A Seurat object with prediction metadata added.

Examples

data("pbmcmultiome_sub", package = "scop")
pbmcmultiome_sub <- standard_scop(
  pbmcmultiome_sub,
  assay = "RNA",
  linear_reduction_dims = 20
)
#>  [2026-05-14 07:30:00] Start standard processing workflow...
#>  [2026-05-14 07:30:01] Checking a list of <Seurat>...
#> ! [2026-05-14 07:30:01] Data 1/1 of the `srt_list` is "unknown"
#>  [2026-05-14 07:30:01] Perform `NormalizeData()` with `normalization.method = 'LogNormalize'` on 1/1 of `srt_list`...
#>  [2026-05-14 07:30:03] Perform `Seurat::FindVariableFeatures()` on 1/1 of `srt_list`...
#> Warning: pseudoinverse used at -2.3979
#> Warning: neighborhood radius 0.30103
#> Warning: reciprocal condition number  1.2589e-15
#>  [2026-05-14 07:30:03] Use the separate HVF from `srt_list`
#>  [2026-05-14 07:30:03] Number of available HVF: 2000
#>  [2026-05-14 07:30:04] Finished check
#>  [2026-05-14 07:30:04] Perform `Seurat::ScaleData()`
#>  [2026-05-14 07:30:04] Perform pca linear dimension reduction
#>  [2026-05-14 07:30:04] Use stored estimated dimensions 1:20 for Standardpca
#>  [2026-05-14 07:30:04] Perform `Seurat::FindClusters()` with `cluster_algorithm = 'louvain'` and `cluster_resolution = 0.6`
#>  [2026-05-14 07:30:05] Reorder clusters...
#>  [2026-05-14 07:30:05] Skip `log1p()` because `layer = data` is not "counts"
#>  [2026-05-14 07:30:05] Perform umap nonlinear dimension reduction
#>  [2026-05-14 07:30:05] Perform umap nonlinear dimension reduction using Standardpca (1:20)
#>  [2026-05-14 07:30:11] Perform umap nonlinear dimension reduction using Standardpca (1:20)
#>  [2026-05-14 07:30:17] Standard processing workflow completed
reference <- subset(pbmcmultiome_sub, cells = colnames(pbmcmultiome_sub)[1:250])
query <- subset(pbmcmultiome_sub, cells = colnames(pbmcmultiome_sub)[251:350])
query <- standard_scop(
  query,
  assay = "peaks",
  normalization_method = "TFIDF",
  linear_reduction_dims = 20
)
#>  [2026-05-14 07:30:17] Start standard processing workflow...
#>  [2026-05-14 07:30:17] Checking a list of <Seurat>...
#> ! [2026-05-14 07:30:17] Data 1/1 of the `srt_list` is "raw_counts"
#>  [2026-05-14 07:30:17] Perform `RunTFIDF()` on 1/1 of `srt_list`...
#>  [2026-05-14 07:30:17] Perform `FindTopFeatures()` on 1/1 of `srt_list`...
#>  [2026-05-14 07:30:17] Use the separate HVF from `srt_list`
#>  [2026-05-14 07:30:17] Number of available HVF: 11426
#>  [2026-05-14 07:30:17] Finished check
#>  [2026-05-14 07:30:17] `normalization_method` is TFIDF. Use lsi workflow
#>  [2026-05-14 07:30:17] Perform svd linear dimension reduction
#> Running SVD
#> Scaling cell embeddings
#>  [2026-05-14 07:30:18] Perform `Seurat::FindClusters()` with `cluster_algorithm = 'louvain'` and `cluster_resolution = 0.6`
#>  [2026-05-14 07:30:18] Reorder clusters...
#>  [2026-05-14 07:30:18] Skip `log1p()` because `layer = data` is not "counts"

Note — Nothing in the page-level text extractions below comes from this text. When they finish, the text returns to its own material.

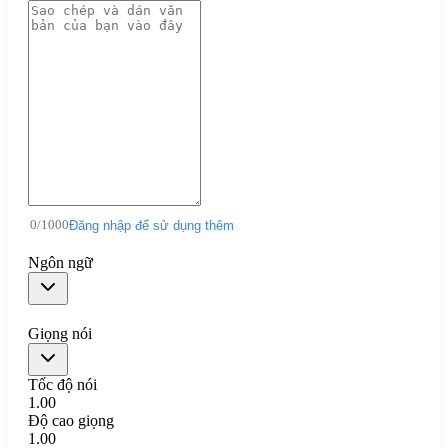
0
/
1000
Đăng nhập để sử dụng thêm
Ngôn ngữ
Giọng nói
Tốc độ nói
1.00
Độ cao giọng
1.00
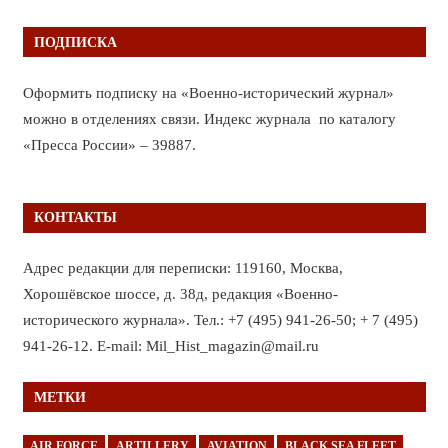
ПОДПИСКА
Оформить подписку на «Военно-исторический журнал»
можно в отделениях связи. Индекс журнала по каталогу
«Пресса России» – 39887.
КОНТАКТЫ
Адрес редакции для переписки: 119160, Москва,
Хорошёвское шоссе, д. 38д, редакция «Военно-
исторического журнала». Тел.: +7 (495) 941-26-50; + 7 (495)
941-26-12. E-mail: Mil_Hist_magazin@mail.ru
МЕТКИ
AIR FORCE
ARTILLERY
AVIATION
BLACK SEA FLEET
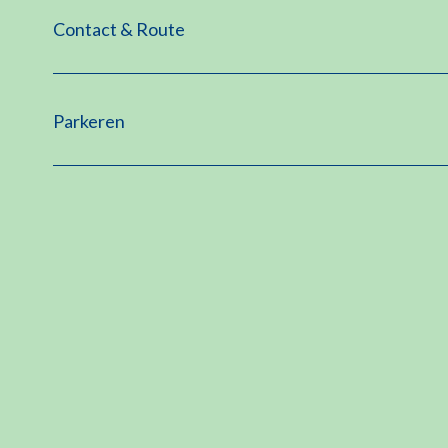
Contact & Route
Parkeren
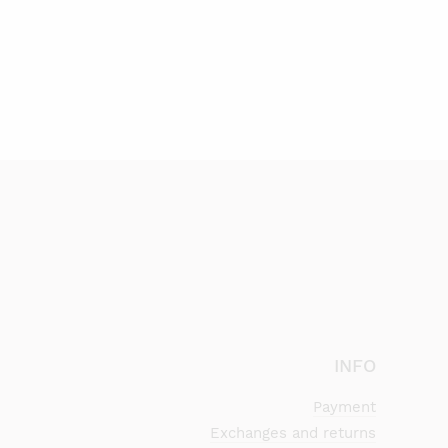
INFO
Payment
Exchanges and returns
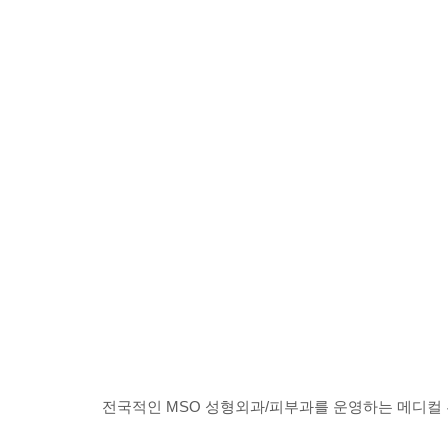
전국적인 MSO 성형외과/피부과를 운영하는 메디컬 뷰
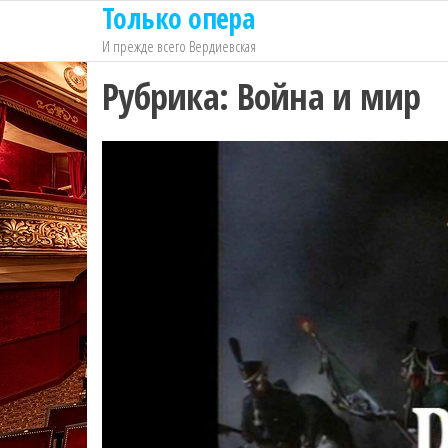
Только опера
Перейти
к
И прежде всего Вердиевская
содержимому
Рубрика:
Война и мир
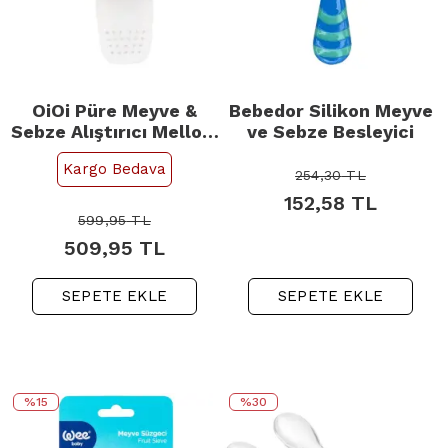
OiOi Püre Meyve &
Bebedor Silikon Meyve
Sebze Alıştırıcı Mellow
ve Sebze Besleyici
Yellow/Powder Grey
Kargo Bedava
254,30
TL
152,58
TL
599,95
TL
509,95
TL
SEPETE EKLE
SEPETE EKLE
%15
%30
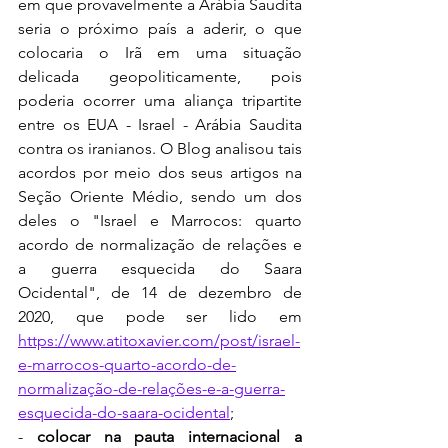
em que provavelmente a Arábia Saudita 
seria o próximo país a aderir, o que 
colocaria o Irã em uma situação 
delicada geopoliticamente, pois 
poderia ocorrer uma aliança tripartite 
entre os EUA - Israel - Arábia Saudita 
contra os iranianos. O Blog analisou tais 
acordos por meio dos seus artigos na 
Seção Oriente Médio, sendo um dos 
deles o "Israel e Marrocos: quarto 
acordo de normalização de relações e 
a guerra esquecida do Saara 
Ocidental", de 14 de dezembro de 
2020, que pode ser lido em 
https://www.atitoxavier.com/post/israel-
e-marrocos-quarto-acordo-de-
normalização-de-relações-e-a-guerra-
esquecida-do-saara-ocidental
;
- 
colocar na pauta internacional a 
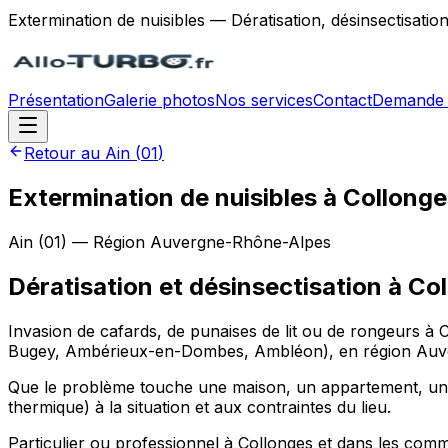
Extermination de nuisibles — Dératisation, désinsectisatio
Présentation
Galerie photos
Nos services
Contact
Demande 
Retour au
Ain
(
01
)
Extermination de nuisibles à Collonge
Ain
(
01
) — Région
Auvergne-Rhône-Alpes
Dératisation et désinsectisation
à
Col
Invasion de cafards, de punaises de lit ou de rongeurs à 
Bugey, Ambérieux-en-Dombes, Ambléon), en région Auverg
Que le problème touche une maison, un appartement, un re
thermique) à la situation et aux contraintes du lieu.
Particulier ou professionnel à Collonges et dans les c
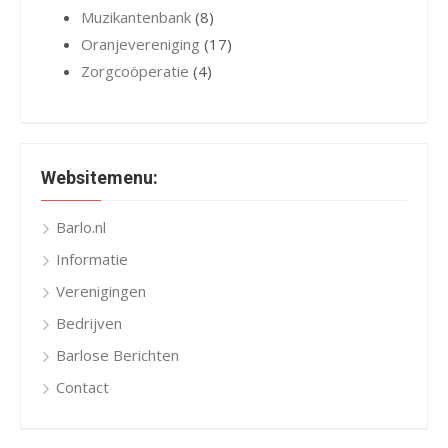
Muzikantenbank
(8)
Oranjevereniging
(17)
Zorgcoöperatie
(4)
Websitemenu:
Barlo.nl
Informatie
Verenigingen
Bedrijven
Barlose Berichten
Contact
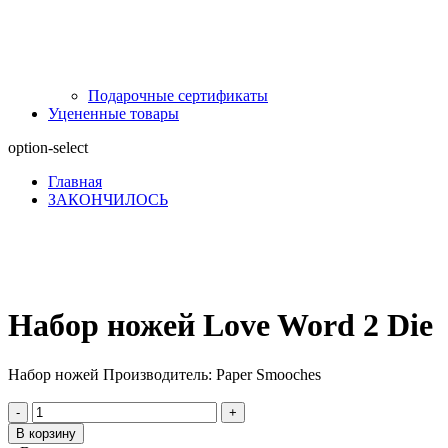
Подарочные сертификаты
Уцененные товары
option-select
Главная
ЗАКОНЧИЛОСЬ
Набор ножей Love Word 2 Die
Набор ножей Производитель: Paper Smooches
-
+
В корзину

#>  [2026-05-14 07:30:18] Perform umap nonlinear dimension reduction
#>  [2026-05-14 07:30:18] Perform umap nonlinear dimension reduction using ATACsvd (2:30)
#>  [2026-05-14 07:30:24] Perform umap nonlinear dimension reduction using ATACsvd (2:30)
#>  [2026-05-14 07:30:29] Standard processing workflow completed
query <- RunLabelTransfer(
  srt = query,
  reference = reference,
  assay = "peaks",
  reference_assay = "RNA",
  reference_reduction = "Standardpca",
  reference_label = "CellType",
  reference_dims = 1:10,
  dims = 2:10
)
#>  [2026-05-14 07:30:29] Use "ATAClsi" as the ATAC weight reduction
#>  [2026-05-14 07:30:29] Calculating gene activity assay...
#> Extracting gene coordinates
#> Error in atac_add_activity(srt = srt, assay = assay, gene_activity_assay = gene_activity_assay,     verbose = verbose): Unable to calculate gene activity assay: "No fragment information found
#> for requested assay". Please provide a valid ATAC annotation.